Jolly, at Iron Pillar, notes that startups that took venture debt from SVB were often required to exclusively bank with SVB. Therefore, “many simply did not have a choice of diversifying or moving capital to other banks”. “That lack of diversification actually exacerbated both the cash crunch for startups and the bank run at SVB,” he adds.

As to whether depositors will get their money back, including those Indian tech startups that banked with SVB, “it’s too early to say”, Swamy says. “Timing of cashflows is always crucial for startups and that in itself may create a lot of issues even if they can recover their money over the long term,” he adds.  
One US-based VC investor in India’s startup scene, who didn’t want to be named, said there is talk of money being returned in phases: First, today, the $250,000 that is insured by the US government. Second, “some meaningful portion” available by March 17; the investor adds there are rumours that as much as 40-50 percent of the remaining deposits might be returned by then.

And third, there will be a longer wait, likely to be some months or even longer, depending on the time and mechanism of liquidating the remaining assets of SVB to distribute capital to depositors. “It's the third piece that will clearly have the most impact on startups, in terms of uncertainty of both quantum and timing,” the investor says.

The optimistic view, in general among most VC investors, is that losses will be small.

That said, in the short term, “the episode has had massive disruption to the ecosystem”, Jolly at Iron Pillar says, from the short-term issue of meeting mid-March payroll to much larger issues of overall cash and operations planning, creating and executing contingencies for cash conservation and further equity-based funding or loans.

Also read: SaaS Outlook: No More Castles In The Cloud

In the very short term, companies may have to borrow to meet March payroll, and irrespective of the size of the company, will likely have unplanned costs associated with that exercise, he says.

“I have spoken with several early stage, mid stage and growth stage startups in the past 48 hours,” Jolly says. Those that have a majority, or all their capital tied up with SVB are obviously the most worried, and are “scrambling to steady operations, bridge in the near term and think through other cash planning scenarios.”

Options being considered are pushing payables—which in turn will have an impact on other startups that may be vendors—accelerate receivables if possible; have enterprise customers pre-pay and pay early, with discounts for accelerated payments; reducing cash burn (on customer acquisition, for example) and even salary deferrals.

This is also an incredible opportunity for larger tech players such as Microsoft, Amazon, Google and others to show leadership and genuinely help startups during this crisis, Jolly says. “That goodwill will pay dividends for years to come.”

He also offers some commentary specific to Iron Pillar portfolio startups: Most of them are diversified or not banking with SVB, he says. Those that have been impacted are thinking in three phases: Short-term, mid-term and long-term, and modifying their plans for all three phases depending again on the timing and availability of capital.

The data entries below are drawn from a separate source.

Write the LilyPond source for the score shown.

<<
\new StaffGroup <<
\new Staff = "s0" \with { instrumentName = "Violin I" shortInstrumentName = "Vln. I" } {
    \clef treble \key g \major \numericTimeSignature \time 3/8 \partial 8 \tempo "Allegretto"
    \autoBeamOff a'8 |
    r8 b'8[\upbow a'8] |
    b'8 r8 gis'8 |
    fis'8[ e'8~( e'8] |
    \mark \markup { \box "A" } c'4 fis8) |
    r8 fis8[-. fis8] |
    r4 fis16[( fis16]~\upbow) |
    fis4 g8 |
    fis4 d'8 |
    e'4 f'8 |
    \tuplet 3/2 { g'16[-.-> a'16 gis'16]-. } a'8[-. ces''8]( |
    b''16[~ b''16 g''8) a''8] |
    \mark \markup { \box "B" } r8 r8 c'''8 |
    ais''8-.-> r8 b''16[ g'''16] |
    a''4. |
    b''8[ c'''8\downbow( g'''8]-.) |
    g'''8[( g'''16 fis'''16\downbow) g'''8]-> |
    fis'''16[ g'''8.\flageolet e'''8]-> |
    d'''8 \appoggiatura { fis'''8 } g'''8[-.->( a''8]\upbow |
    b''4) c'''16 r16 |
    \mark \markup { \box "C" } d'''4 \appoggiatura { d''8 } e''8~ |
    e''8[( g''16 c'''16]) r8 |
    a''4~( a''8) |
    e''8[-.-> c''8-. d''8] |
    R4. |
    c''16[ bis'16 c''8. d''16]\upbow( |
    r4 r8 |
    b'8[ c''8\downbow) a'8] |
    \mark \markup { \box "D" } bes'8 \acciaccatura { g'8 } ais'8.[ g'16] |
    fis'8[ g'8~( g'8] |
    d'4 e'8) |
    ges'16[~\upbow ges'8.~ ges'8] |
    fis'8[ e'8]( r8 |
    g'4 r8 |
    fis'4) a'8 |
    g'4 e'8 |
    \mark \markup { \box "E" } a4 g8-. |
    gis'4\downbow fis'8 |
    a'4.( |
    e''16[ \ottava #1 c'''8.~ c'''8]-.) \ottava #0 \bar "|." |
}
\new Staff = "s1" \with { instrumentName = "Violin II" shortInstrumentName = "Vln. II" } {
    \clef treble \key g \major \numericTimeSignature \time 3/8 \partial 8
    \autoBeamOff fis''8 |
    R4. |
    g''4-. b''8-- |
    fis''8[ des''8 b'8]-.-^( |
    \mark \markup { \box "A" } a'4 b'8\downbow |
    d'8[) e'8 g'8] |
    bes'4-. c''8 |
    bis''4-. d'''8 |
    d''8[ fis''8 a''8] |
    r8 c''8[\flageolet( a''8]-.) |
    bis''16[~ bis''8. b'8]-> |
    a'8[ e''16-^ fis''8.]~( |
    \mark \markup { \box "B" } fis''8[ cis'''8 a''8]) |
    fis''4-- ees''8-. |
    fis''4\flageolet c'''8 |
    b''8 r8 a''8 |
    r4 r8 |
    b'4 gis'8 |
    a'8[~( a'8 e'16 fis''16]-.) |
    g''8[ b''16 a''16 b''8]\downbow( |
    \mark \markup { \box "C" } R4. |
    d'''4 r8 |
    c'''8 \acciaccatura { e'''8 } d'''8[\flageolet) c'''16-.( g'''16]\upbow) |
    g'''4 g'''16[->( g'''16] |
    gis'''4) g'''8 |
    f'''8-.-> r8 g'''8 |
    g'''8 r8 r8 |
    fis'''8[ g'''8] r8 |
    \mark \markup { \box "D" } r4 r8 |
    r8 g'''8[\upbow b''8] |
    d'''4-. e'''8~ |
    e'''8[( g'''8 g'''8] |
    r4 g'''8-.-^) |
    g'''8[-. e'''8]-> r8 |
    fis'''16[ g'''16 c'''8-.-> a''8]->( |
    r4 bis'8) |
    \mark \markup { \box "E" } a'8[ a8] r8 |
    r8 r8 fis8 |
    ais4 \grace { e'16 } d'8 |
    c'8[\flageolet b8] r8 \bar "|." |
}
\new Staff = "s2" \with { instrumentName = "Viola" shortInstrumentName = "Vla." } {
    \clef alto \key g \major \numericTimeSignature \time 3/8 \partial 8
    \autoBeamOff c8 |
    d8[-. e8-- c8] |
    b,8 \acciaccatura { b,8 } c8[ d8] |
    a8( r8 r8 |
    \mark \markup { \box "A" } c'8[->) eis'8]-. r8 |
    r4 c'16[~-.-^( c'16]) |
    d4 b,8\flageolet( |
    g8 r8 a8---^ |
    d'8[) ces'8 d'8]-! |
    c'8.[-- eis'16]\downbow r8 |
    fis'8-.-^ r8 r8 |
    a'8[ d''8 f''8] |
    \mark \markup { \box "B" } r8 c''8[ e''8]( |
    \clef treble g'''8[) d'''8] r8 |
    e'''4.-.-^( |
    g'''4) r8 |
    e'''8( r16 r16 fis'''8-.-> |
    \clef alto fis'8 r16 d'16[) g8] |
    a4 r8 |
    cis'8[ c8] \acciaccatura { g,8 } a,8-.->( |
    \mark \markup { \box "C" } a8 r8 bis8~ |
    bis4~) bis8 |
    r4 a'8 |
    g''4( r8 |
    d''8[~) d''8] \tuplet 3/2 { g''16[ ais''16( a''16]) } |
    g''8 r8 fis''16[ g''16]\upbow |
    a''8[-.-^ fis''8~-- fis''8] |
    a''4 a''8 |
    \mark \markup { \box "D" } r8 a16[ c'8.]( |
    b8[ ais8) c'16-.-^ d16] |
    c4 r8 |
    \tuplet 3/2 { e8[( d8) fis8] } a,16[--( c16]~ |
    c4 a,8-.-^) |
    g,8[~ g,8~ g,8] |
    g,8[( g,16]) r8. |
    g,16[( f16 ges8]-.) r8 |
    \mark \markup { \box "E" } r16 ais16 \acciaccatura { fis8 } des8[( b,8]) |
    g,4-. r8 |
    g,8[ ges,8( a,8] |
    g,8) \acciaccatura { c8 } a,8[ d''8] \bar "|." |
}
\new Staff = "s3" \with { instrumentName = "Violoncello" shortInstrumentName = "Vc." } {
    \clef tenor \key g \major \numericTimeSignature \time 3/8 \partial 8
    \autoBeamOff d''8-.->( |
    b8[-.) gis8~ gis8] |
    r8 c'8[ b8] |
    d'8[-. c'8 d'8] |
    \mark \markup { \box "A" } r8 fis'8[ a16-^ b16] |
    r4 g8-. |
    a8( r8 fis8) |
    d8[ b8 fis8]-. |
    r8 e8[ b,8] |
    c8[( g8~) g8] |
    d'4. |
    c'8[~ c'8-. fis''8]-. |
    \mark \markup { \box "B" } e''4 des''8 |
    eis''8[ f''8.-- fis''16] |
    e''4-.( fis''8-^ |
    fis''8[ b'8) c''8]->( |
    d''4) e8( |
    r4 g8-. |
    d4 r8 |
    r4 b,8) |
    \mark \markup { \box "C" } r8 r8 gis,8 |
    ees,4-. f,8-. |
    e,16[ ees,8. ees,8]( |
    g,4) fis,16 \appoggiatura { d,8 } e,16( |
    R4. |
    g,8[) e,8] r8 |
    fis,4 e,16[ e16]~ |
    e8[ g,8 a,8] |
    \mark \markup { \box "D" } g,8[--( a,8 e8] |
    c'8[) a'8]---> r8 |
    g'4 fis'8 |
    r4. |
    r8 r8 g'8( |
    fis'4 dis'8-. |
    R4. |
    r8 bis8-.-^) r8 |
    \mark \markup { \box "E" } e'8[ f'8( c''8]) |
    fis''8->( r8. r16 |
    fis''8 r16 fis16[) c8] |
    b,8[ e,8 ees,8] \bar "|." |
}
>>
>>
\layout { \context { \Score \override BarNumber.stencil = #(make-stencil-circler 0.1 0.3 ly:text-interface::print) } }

Overall, in the ecosystem, the entrepreneurs themselves are stepping up to help each other, he says. There have been short-term cash solutions offered, with new-age fintech players coming out with emergency no-cost or extremely low-cost bridge financing options; entrepreneurs sharing templates for contingency and scenario planning; sharing notes around best practices for communicating with teams, partners and vendors; and senior employees stepping up to offer salary deferrals so that juniors could get paid.

This event will accelerate the shift towards focusing on profitability that had already started taking hold in the second half of 2022, as global macroeconomic conditions worsened. “As a result, real businesses will be created and 5-10 years from now, we will look back and talk about companies that actually got a huge positive inflection from this event, including Indian startups,” Jolly says. “While the pain is real right now, leaders will emerge from this episode and create generational companies.”